- **PASSAGE PROVIDED**
Stuart Hayward-Higham
by Stuart Hayward-Higham, Chief Technical Development and Innovation Officer | SUEZ recycling and recovery UK

So here we are, nearly at the end of consultations that will set the foundations for the resource and waste sector for up to the next 25 years. From the consistency of household and business collections proposal, which is trying to define what and how materials are harvested, to the extended producer responsibility (EPR) plan that is seeking to build on and substantially improve the current EPR system and change the funding for packaging collections, sorting and recycling from council tax funded to producer funded. Add the deposit return scheme (DRS) consultation trying to influence behaviours and extract more materials for secondary resources and the proposed tax imposed on plastic packaging that does not contain 30% recycled content, which will drive a more powerful pull market for these materials and you can see the scope and scale of ambition for change that we are being offered.

- **THE TASKS**
1. List each consultation or proposal that the passage on waste-sector reform names.
2. Answer these questions from the passage on waste-sector reform.
(a) For up to how many years could the consultations set the sector's foundations?
(b) Under the EPR plan, how would funding for packaging collections, sorting and recycling change?
(c) What job title does the author hold?
3. Write the next part of the passage on waste-sector reform, picking up after its final sentence.

- **EXTRACTED ENTRIES**
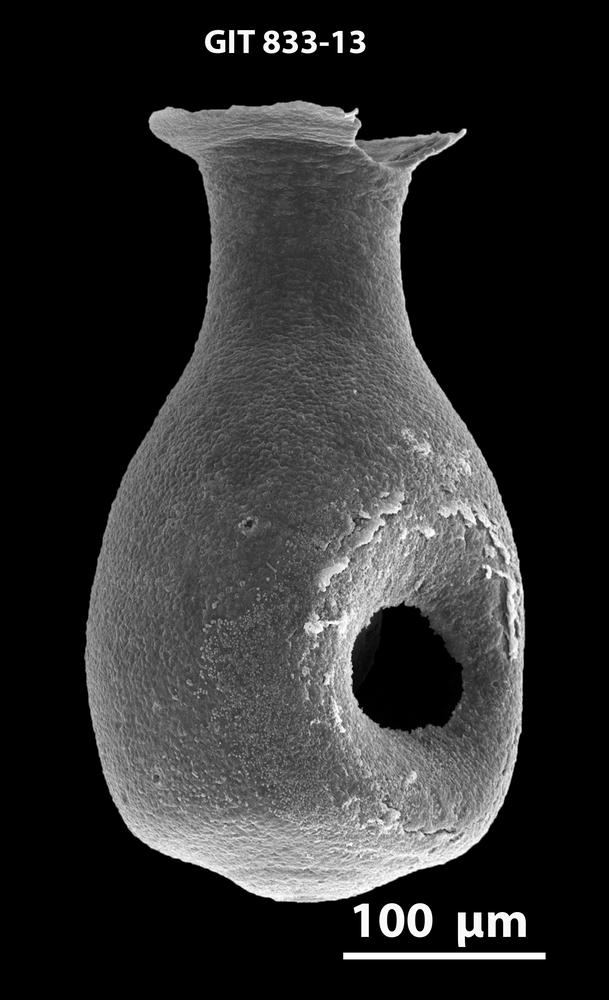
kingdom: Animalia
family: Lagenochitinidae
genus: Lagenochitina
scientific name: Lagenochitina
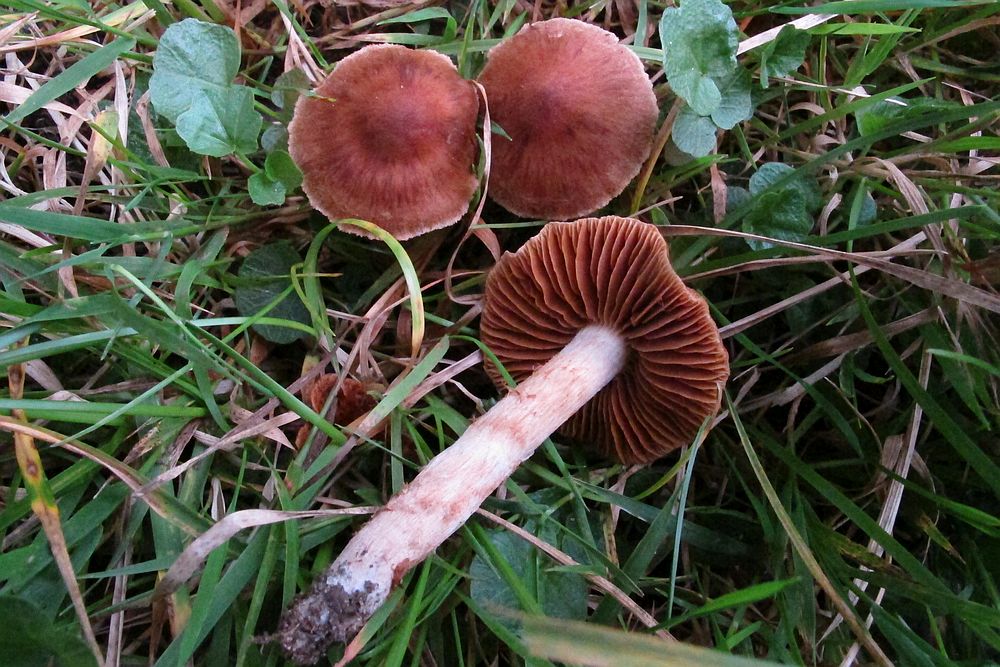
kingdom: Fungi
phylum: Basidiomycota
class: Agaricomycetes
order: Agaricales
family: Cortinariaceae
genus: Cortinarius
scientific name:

- **FINAL ANSWERS**
1.
- The consistency of household and business collections proposal
- The extended producer responsibility (EPR) plan
- The deposit return scheme (DRS) consultation
- The proposed tax on plastic packaging that does not contain 30% recycled content

2.
(a) Up to the next 25 years.
(b) It would move from council tax funded to producer funded.
(c) Chief Technical Development and Innovation Officer at SUEZ recycling and recovery UK.

3.
However, behind these headlines rests another level of complexity, not only within the individual documents but also within the inter relationships between them. For instance the local authority (LA) target setting is proposed to be a mechanism of measurement/performance and a potential instigator of payment and thus relates to extended producer responsibility, but you must read the DRS report to account for materials harvested by DRS, that may fall outside the control of LA’s and might impact on the materials collected towards LA targets and therefore potentially contributing to a failure to deliver the targets.

At a higher level this in turn might initiate renewed thinking around the introduction of a tax on residual waste going to energy-from-waste facilities. Getting the targets right – making sure we account for the proposed new definition of recycling at the same time – is vitally important in the consistency of collection proposal but its achievement and ultimate success is embedded in the other three documents as well as other changes proposed to come forward in the months and years ahead.

These changes and a plethora of others are all defined in the resource and waste strategy published in December, including changes to waste descriptions and product labelling.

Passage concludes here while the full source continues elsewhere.